Op 4 december is er de workshop De
kust op maat van het klimaat in Oostende. Op deze
dag, georganiseerd door het Waterbouwkundig Laboratorium i.s.m.
het Cordinatiepunt Duurzaam Kustbeheer en Afdeling Kust, wordt specifiek
ingegaan op de huidige kustverdedigingstechnieken en
alle mogelijke gevolgen van klimaatveranderingen die te maken hebben met
overstromingen in de Belgische kustvlakte. Deelnemers aan de workshop (experts
en vertegenwoordigers uit de sectoren toerisme, visserij, economie, natuur,
ruimtelijke planning,) worden uitgenodigd mee te denken over alternatieve en
innovatieve technieken en aanpassingsmogelijkheden. Ook hier is inschrijven verplicht
en deelname gratis. Meer informatie bij Katrien Van der Biest (katrien.vanderbiest@mow.vlaanderen.be of
03-224 69 46) of Kathy Belpaeme
(kathy.belpaeme@kustbeheer.be of
059-34 21 41).

__Opdrachten__
A: Op welke datum vindt de workshop plaats die in de tekst over de kustworkshop in Oostende wordt aangekondigd?
B: Ga verder met de tekst over de kustworkshop in Oostende, vanaf het punt waar die ophoudt.

Vermeldingen uit een dataset

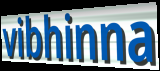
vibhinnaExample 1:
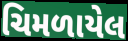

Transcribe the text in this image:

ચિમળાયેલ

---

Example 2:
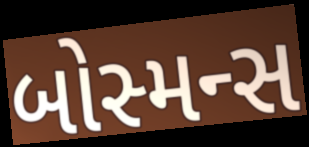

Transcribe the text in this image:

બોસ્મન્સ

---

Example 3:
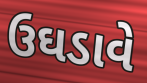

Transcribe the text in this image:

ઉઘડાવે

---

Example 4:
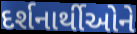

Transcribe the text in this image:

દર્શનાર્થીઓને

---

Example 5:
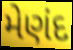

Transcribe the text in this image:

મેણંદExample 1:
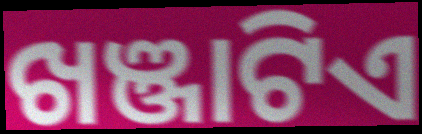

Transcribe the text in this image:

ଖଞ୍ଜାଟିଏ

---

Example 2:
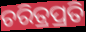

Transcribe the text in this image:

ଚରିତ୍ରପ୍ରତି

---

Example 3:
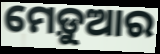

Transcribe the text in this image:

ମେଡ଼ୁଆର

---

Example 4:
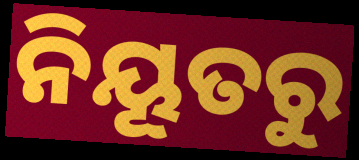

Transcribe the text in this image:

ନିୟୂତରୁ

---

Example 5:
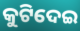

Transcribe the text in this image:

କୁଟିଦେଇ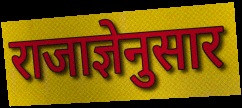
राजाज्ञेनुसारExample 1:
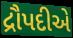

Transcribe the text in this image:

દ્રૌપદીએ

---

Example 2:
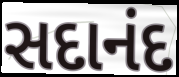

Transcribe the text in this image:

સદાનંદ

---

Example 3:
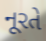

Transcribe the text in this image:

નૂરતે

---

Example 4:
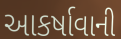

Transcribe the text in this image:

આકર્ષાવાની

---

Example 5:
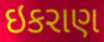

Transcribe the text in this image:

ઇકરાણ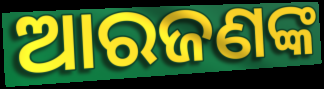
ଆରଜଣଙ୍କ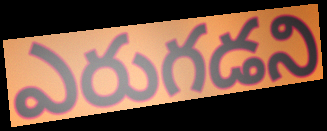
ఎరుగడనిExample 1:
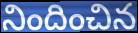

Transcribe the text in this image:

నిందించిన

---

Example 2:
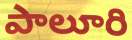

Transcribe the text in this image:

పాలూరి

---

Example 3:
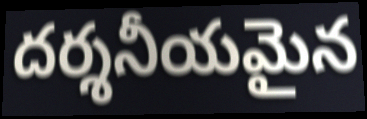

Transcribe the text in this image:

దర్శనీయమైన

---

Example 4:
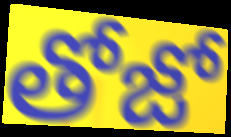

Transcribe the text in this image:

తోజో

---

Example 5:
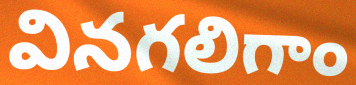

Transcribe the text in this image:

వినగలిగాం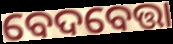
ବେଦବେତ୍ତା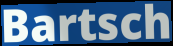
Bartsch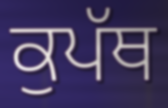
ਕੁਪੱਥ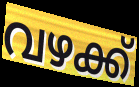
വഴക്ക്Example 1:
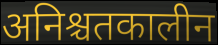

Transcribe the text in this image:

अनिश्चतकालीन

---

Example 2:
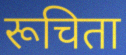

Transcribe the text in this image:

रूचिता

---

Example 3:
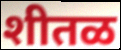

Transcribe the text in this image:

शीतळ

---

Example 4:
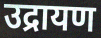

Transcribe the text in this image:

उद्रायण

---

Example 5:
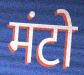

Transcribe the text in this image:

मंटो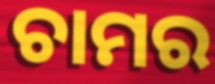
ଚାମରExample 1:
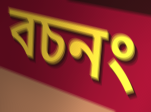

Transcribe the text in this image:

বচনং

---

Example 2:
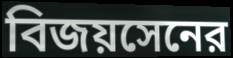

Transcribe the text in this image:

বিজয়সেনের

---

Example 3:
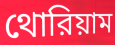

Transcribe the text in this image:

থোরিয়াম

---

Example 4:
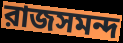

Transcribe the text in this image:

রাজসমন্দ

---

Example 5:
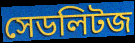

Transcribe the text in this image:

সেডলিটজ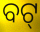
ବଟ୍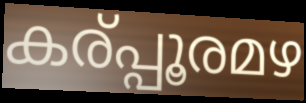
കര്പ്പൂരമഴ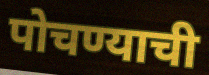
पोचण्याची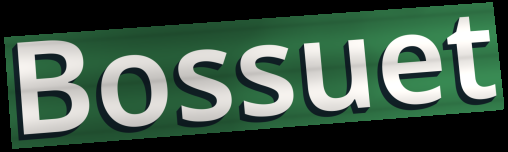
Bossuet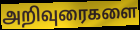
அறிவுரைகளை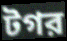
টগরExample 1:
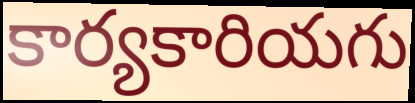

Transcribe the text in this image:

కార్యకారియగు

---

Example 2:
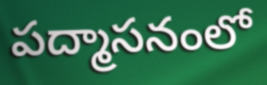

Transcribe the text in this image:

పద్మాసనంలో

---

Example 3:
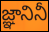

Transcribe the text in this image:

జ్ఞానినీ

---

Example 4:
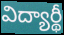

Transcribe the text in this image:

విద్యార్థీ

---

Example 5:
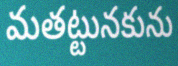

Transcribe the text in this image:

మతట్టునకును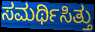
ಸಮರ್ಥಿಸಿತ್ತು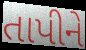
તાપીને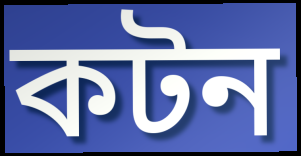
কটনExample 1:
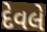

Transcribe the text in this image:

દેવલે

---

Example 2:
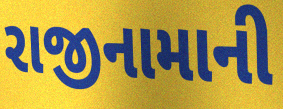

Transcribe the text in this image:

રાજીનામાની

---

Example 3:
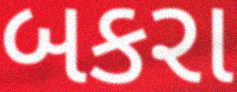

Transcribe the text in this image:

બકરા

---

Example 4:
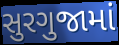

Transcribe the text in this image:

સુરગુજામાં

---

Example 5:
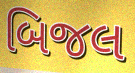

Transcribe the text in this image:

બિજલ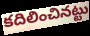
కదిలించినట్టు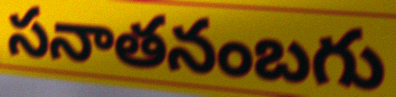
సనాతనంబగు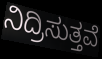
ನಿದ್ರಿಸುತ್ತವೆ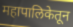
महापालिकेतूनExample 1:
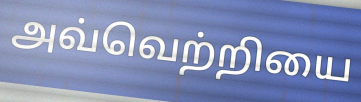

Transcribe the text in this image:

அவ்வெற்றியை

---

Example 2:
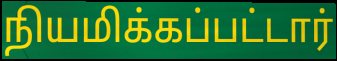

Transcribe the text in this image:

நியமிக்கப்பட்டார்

==

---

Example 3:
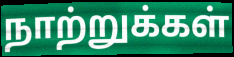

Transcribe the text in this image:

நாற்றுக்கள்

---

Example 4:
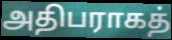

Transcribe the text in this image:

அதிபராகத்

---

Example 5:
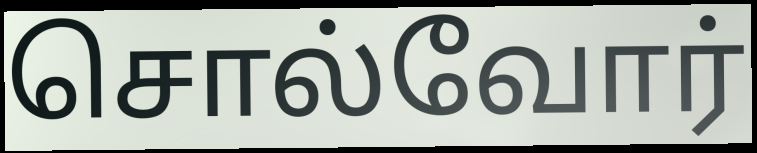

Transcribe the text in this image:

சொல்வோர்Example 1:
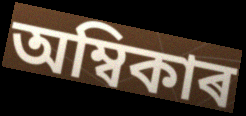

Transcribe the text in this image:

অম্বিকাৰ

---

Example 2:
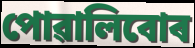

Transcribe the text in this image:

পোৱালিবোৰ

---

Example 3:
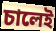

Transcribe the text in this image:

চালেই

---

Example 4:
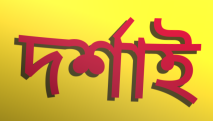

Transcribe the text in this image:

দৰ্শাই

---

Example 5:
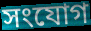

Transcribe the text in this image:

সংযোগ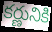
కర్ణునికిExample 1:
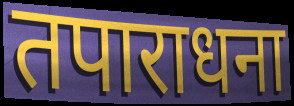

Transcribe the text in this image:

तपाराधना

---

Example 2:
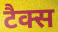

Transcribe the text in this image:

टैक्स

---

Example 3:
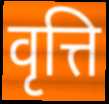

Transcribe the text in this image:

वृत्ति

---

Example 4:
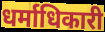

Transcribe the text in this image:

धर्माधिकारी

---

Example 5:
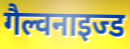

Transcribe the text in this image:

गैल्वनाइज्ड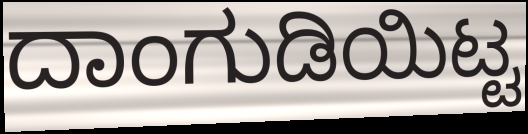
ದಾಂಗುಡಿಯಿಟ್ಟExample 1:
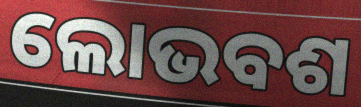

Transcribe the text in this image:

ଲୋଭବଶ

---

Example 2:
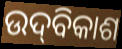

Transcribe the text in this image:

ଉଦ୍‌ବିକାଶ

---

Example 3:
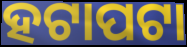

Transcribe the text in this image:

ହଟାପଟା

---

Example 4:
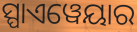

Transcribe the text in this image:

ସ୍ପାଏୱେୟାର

__Antwoorden per opdracht__
A: Op 4 december.

B:
1.2. Wetenschapsfeest als startschot van een week vol
wetenschappen
Dat wetenschap verrassend, verwonderend en
vernieuwend kan zijn, kunnen klassen leerlingen zelf ontdekken tijdens de
Vlaamse Wetenschapsweek. Deze week gaat van start met een spetterend
Wetenschapsfeest in de Nekkerhal in Mechelen. Tijdens drie dagen (17 t.e.m.
19 oktober 2008) kunnen klassen en gezinnen op een aangename en speelse manier
kennismaken met het wetenschappelijk onderzoek in Vlaanderen.
Het VLIZ biedt in een uitgebreide zeestand de mogelijkheid aan een 10-tal
onderzoeksgroepen uit de zee- en kustwetenschappen om hun onderzoek te
demonstreren via een interactief zeegebeuren met als thema De weldaden van de
zee. Niet te missen als je bv. wil weten hoe je zelf een windmolen kan bouwen
of als je wel eens kwallen of algen wil proeven!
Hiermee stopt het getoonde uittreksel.